11. The image processing apparatus according to claim 9, wherein the generation unit generates the second radiation image by inputting the first radiation image to a learned model obtained by performing learning using learning data including a radiation image to which noise simulating the system noise in accordance with the statistical information obtained based on a manufacturing record of a plurality of manufactured radiation imaging apparatuses of different models is added.

12. An image processing apparatus comprising: an obtaining unit configured to obtain a first radiation image of an inspection target object that has been captured by a radiation imaging apparatus; anda generation unit configured to generate a second radiation image having resolution higher as compared with the first radiation image, by inputting the first radiation image obtained by the obtaining unit, to a learned model obtained by performing learning using learning data including a radiation image resolution of which has been adjusted using a space filter generated based on a manufacturing variation of a radiation imaging apparatus.

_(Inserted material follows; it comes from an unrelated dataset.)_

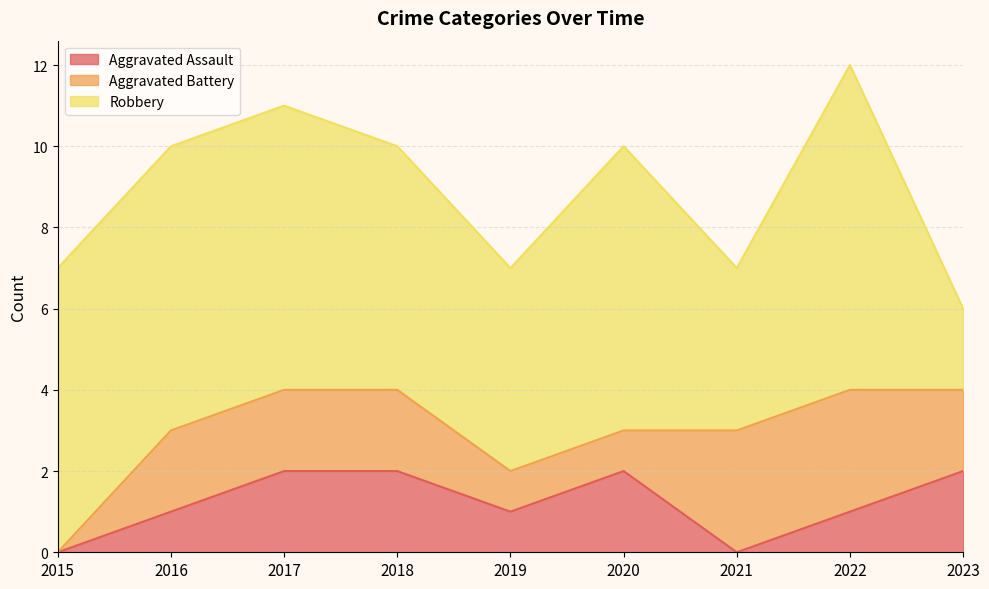

Between which two adjacent categories do Aggravated Assault and Aggravated Battery first intersect?

2020 and 2021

13. An image processing apparatus comprising: an obtaining unit configured to obtain a first radiation image of an inspection target object; anda generation unit configured to generate a second radiation image including reduced noise as compared with the first radiation image, by inputting the first radiation image obtained by the obtaining unit, to a learned model obtained by performing learning after selecting a radiation image to be used as learning data, based on at least either information of information regarding a signal included in a radiation image or information regarding noise.

14. The image processing apparatus according to claim 13, wherein the information regarding noise includes at least any one piece of information of a ratio between system noise included in a radiation image and quantum noise including a high-frequency component attenuated in accordance with a modulation transfer function of a fluorescent member included in a radiation detector that detects radiation, a noise amount of the system noise, or a noise amount of the quantum noise.